In photos: The gritty golden age of the UK’s skateboarding scene
- Text by Isaac Muk
- Photography by Various. See Captions.
Elsewhere — A new book from Science Vs. Life founder Neil Macdonald explores the characters, photographs and ephemera that defined the sport in the ’80s and ’90s, just before the internet and commercialisation changed it forever.
When Neil Macdonald cleared out his childhood home over a decade ago, he found a treasure trove. Having grown up as a member of the “Back to the Future generation” of skateboarders, he was obsessed with buying magazines, and still in the house were hundreds of them that spanned across several years, publications and genres, with very few missing editions.
“From the age of about 12, I’d get every skate mag, every music monthly, music weekly, every i‑D, every THE FACE – I just got really, really into magazines,” he explains. “I wasn’t collecting them, but I just wasn’t throwing them away. I had a fairly complete collection of most of the skate magazines and started filling up the gaps.”
On the other side of the pond, Kevin Marks was pulling together his Look Back Library project from his own huge archive of skate magazines, and the pair got in touch with each other. “There was a lot of UK stuff that he needed that I had duplicates of, and there was a lot of US stuff that was missing, like when Tower Records closed down and you suddenly couldn’t get Slap Magazine,” Macdonald continues. “Then it felt like, ‘Fuck, I’ve got custody of all this imagery, all this information – people should see this stuff.”
It led him to begin the Science Vs. Life Tumblr page, which eventually became a much-loved Instagram account, and he began his years-long journey into posting and archiving skateboarding photography, ephemera and the history of skating in the UK. It’s a dedication that’s ultimately culminated in his newly published book Elsewhere: The story of UK Skateboarding 1987 – 2002.
With hundreds of pages of photographs, boards, ephemera, posters, stickers and more, set alongside reflective interviews featuring the scene’s key characters, Elsewhere is a mammoth document that captures UK skateboarding’s grit and rawness just before commercialisation and the internet changed its fabric altogether. Early Slam City Skates decks are laid out alongside stories from the likes of Simon Evans and Reuben Goodyear, who reminisces on evading security at the Southbank, while historic photographs from across the country line the book’s spreads throughout.

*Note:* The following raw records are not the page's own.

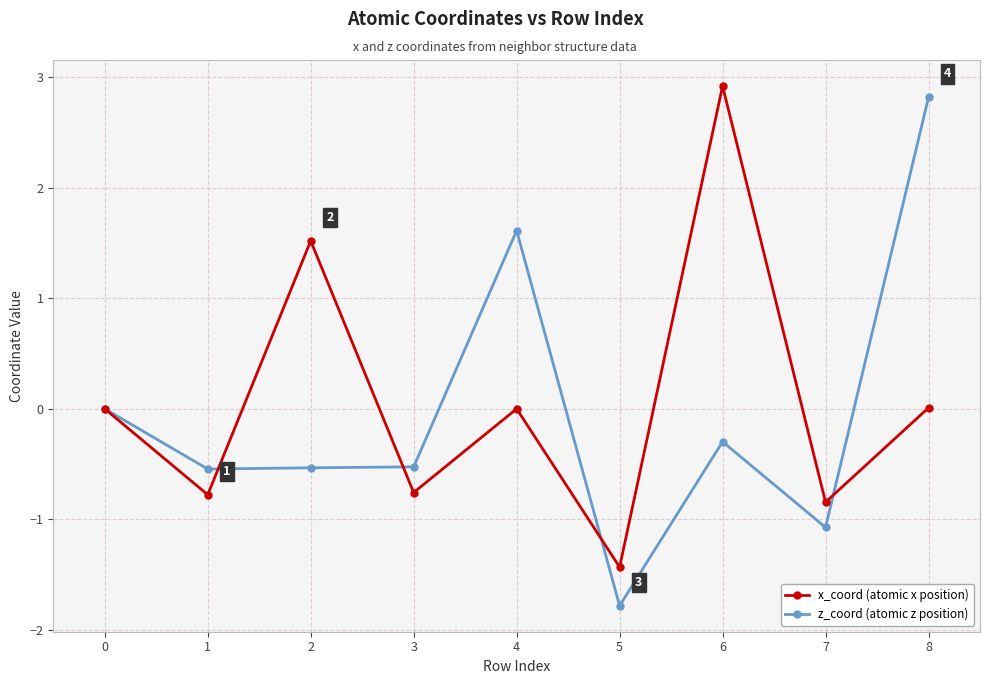

True or false: z_coord (atomic z position) has a value of -0.5 at 3.

True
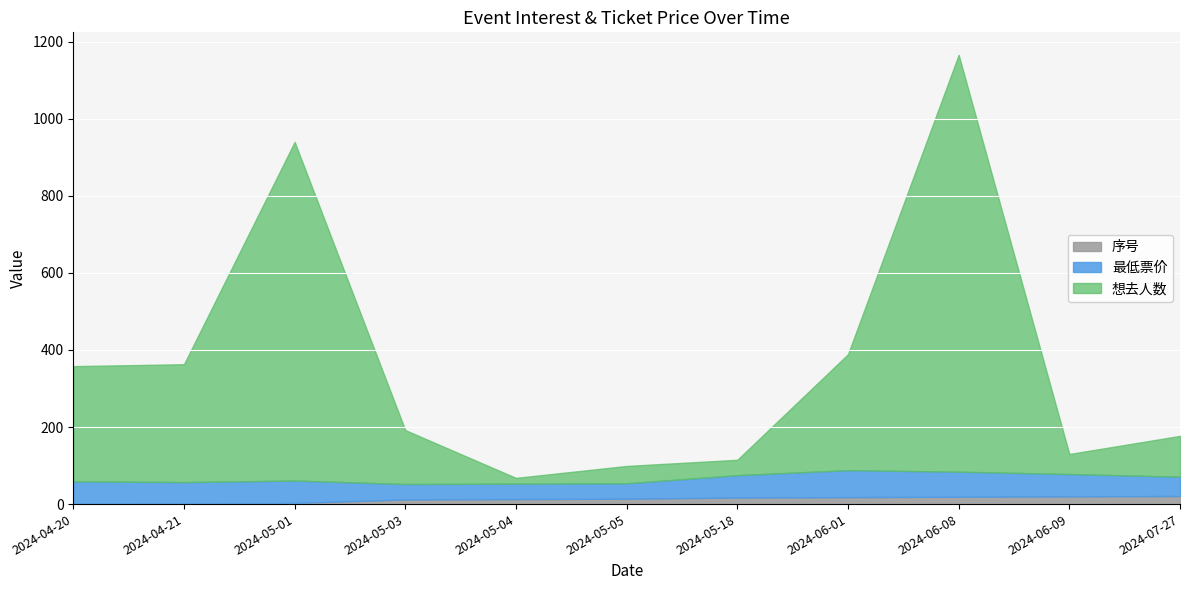

What is the average value of the 想去人数 series?

297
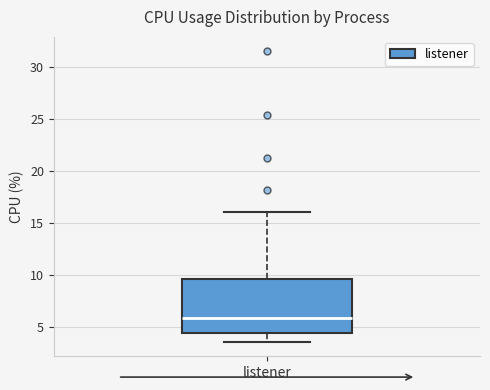

Where is the lower edge of the box for listener on the y-axis? The values are not printed on the chart, so give them approximately, as read against the axis.

4.5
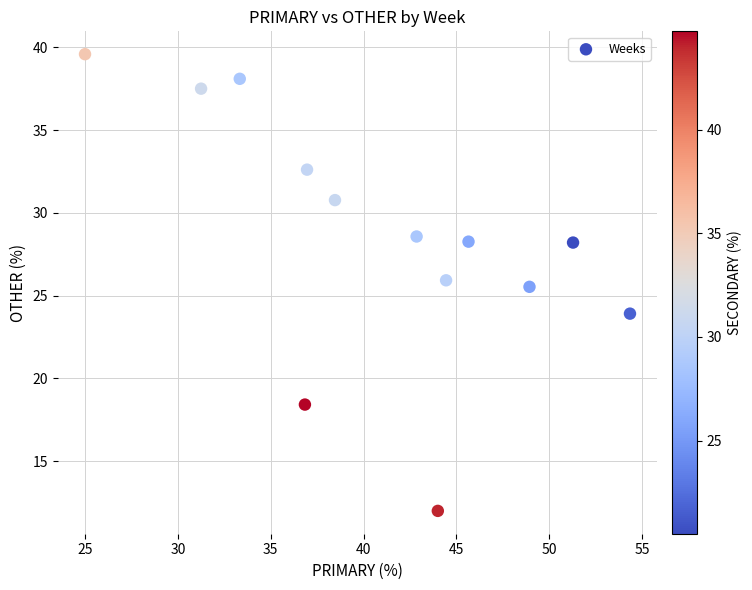

What Y value in the scatter plot is closest to 25?

25.5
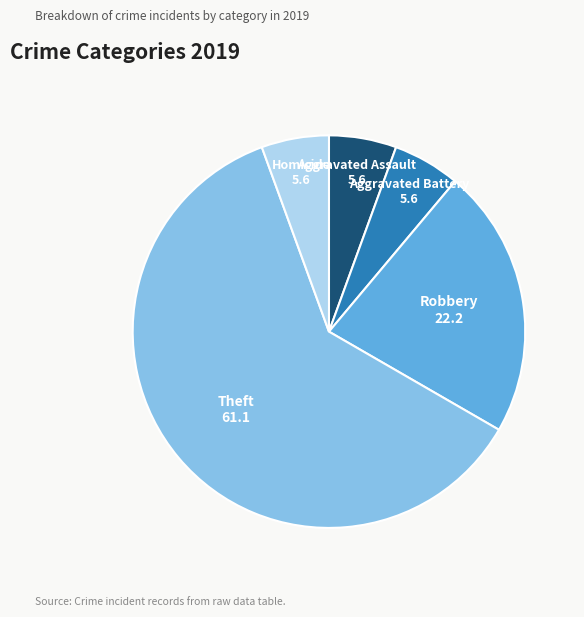

How many segments does this pie chart have?

5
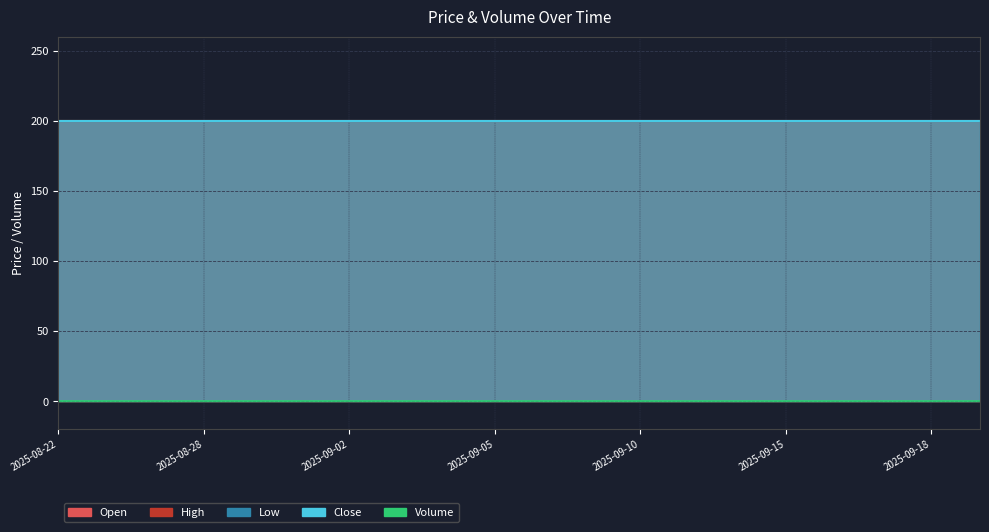

Is the value of Open at 2025-09-05 greater than the value of Close at 2025-09-02?

No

The era saw the transition from vert ramp skating towards street skating, with one photo capturing Ben Bodilly pulling a huge ollie against the backdrop of Mount’s Bay in Cornwall, soaring high above a car. “This was the contents photo for the first issue of Sidewalk Magazine in 1995,” Macdonald explains. “It’s so British – the car, those types of bins that existed. I grew up in a seaside town, and we’d skate the beach all the time. Beaches are great because of the architecture; they’re accessible so there’s ramps everywhere.”
Between the years that the book covers, and before the widespread adoption of the internet and social media, skateboarding in the UK was barely understood by most in society – it was truly outsider culture. “The ground here is rougher – you’ve got to push harder to go anywhere,” he continues. “At that time, it was not a regular thing here. Your parents didn’t like it. Your classmates didn’t get it. The police didn’t like it. Nobody liked it.”

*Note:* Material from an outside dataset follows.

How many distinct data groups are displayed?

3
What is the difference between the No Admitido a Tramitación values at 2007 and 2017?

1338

It ultimately took on its own character, especially compared to its more celebrated cousin across the Atlantic. “The big difference between UK skating and US skating is that there’s less opportunity to do it here,” he says. “People are going to be more inclined to try harder when it’s not raining – in Southern California, you can just go skating any day you want, but in the UK you might have to wait days before you can get out, and it might only be dry on the ground for a couple of hours.”
While America, and particularly the West Coast remained skate’s epicentre, lesser known is the cross-cultural exchange that went from east to west. “The first person to skate in adidas Gazelles was Simon Evans,” Macdonald explains. “He was fed up of looking like a skateboarder – skateboard stuff was corny and American, and the shoes were massive, and Simon started skating in these Gazelles. They had flat soles so you could feel the board – they didn’t last very long, but they cost £2.99. Whether Simon Evans liked it or not, he changed the world.”

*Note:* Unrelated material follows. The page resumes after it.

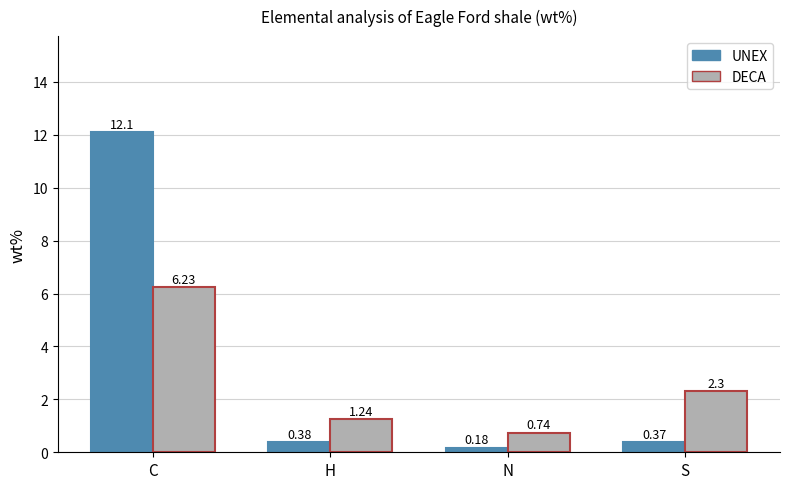

At which label does UNEX reach its peak?

C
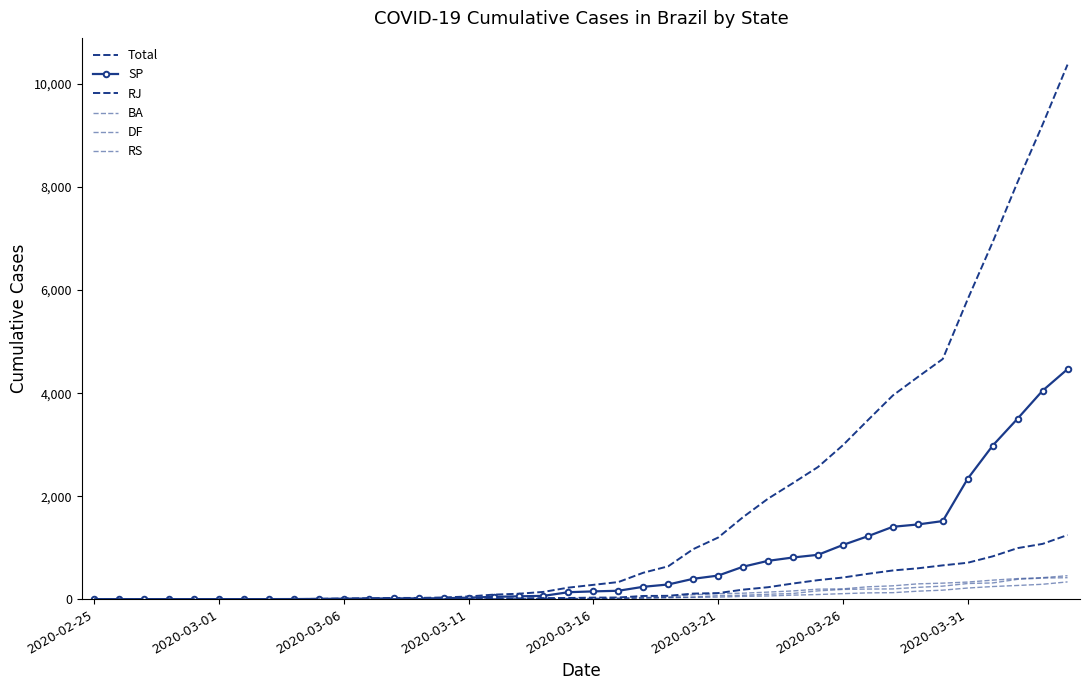

Is this an area chart (filled region under the line)?

No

Skaters in the US quickly caught on, and now the classic trainers are canonised as part of the sport’s history. But beyond documenting the footwear fashion and the gnarly skate photos, Elsewhere is a tribute to the lost appreciation of physical culture. There’s intricately designed graphic stickers set alongside the multitudes of print magazine clippings, covers and posters, while the analogue photography nods to the rawness of the sport and culture itself.
“Physical things were coveted,” says Macdonald. “Anyone that was skating in the ’90s will tell you that they would just stare at the mail order ads. You would hang onto things, swap things with your friends – some people would keep broken boards, just because of the memories of what they did on them.
“Now, everything is completely disposable,” he continues. “When you were only getting a board on your birthday and at Christmas, you had to make it last – that thing would mean so much to you. For the general skateboarder, physical stuff was super important.”
Elsewhere: The Story of UK Skateboarding 1987 – 2002 by Neil Macdonald is published by Batsford Books.